How to Ruin Your Life by 40
• Genre: Personal Growth and Motivation
• Author: Steve Farrar
• Overall rating: 6 of 10
• How I heard about it: Colleen McBride
• Suggested Audience : Relatively new Christians between the ages of 16 and 20
In this book Steve Farrar takes a sort of crash course in what not to do with your life to be successful by time you are 40. He brings up some really good points about actions having consequences and every decision that you make when you are 20 will have an exponential effect on your life when you are 40. The overall thesis of the book is along the lines of. No one wakes up when they’re 40 with a dead end job paying child support on multiple kids from multiple marriages by chance. There are very clear decisions that play into ones life ending up in such a manor.

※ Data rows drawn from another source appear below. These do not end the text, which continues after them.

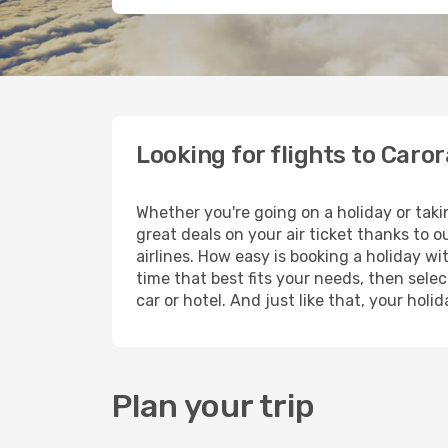
Looking for flights to Caro
Whether you're going on a holiday or taki
great deals on your air ticket thanks to 
airlines. How easy is booking a holiday wi
time that best fits your needs, then selec
car or hotel. And just like that, your hol
Plan your trip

Farrar brings this full circle with the Christian life talking about how on average one of ten people that start the Christian faith in a way to impact the kingdom are still going strong by time they are 40 and even brings up big name evangelist from the 60’s, 70’s and 80’s that got involved with excessive drinking and extra-marital relationships, in turn dropping out of the race.
While all of the points he makes are good ones I personally felt as if the book as a whole was written to a less mature audience. Every major concept he had spoke of I had defiantly heard of before. Many of the points he made I read and thought “well yea DUAH!!!!!!!” For example when he was talking about dating and relationships he said “”girls sometimes guys might tell you “I need to know if we are sexually compatible” if any of you have taken a Biology class everyone is sexually compatible.”” To any of my female Christian friends out there if any of your boyfriends even elude to the above argument something has gone horribly wrong in your choice of boyfriends and judgement of character. Just the fact that the author even made that point told me he was clearly writing to a less spritually mature audience.

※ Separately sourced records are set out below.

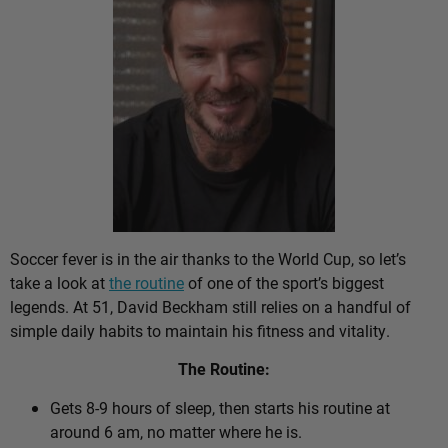
Soccer fever is in the air thanks to the World Cup, so let’s
take a look at
the routine
of one of the sport’s biggest
legends. At 51, David Beckham still relies on a handful of
simple daily habits to maintain his fitness and vitality.
The Routine:
Gets 8-9 hours of sleep, then starts his routine at
around 6 am, no matter where he is.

So overall I would suggest this as a book for relatively new Christians between the ages of 16 and 20 that have not had much worldview training or teaching on practical Christian lifestyle choices. As I said it was good just a little less mature than most of my audience expects in a personal growth book such as this. Most of his points almost seemed derived from Wild at Heart and How Now shall we live but watered down and written in more understandable English with less christianeese.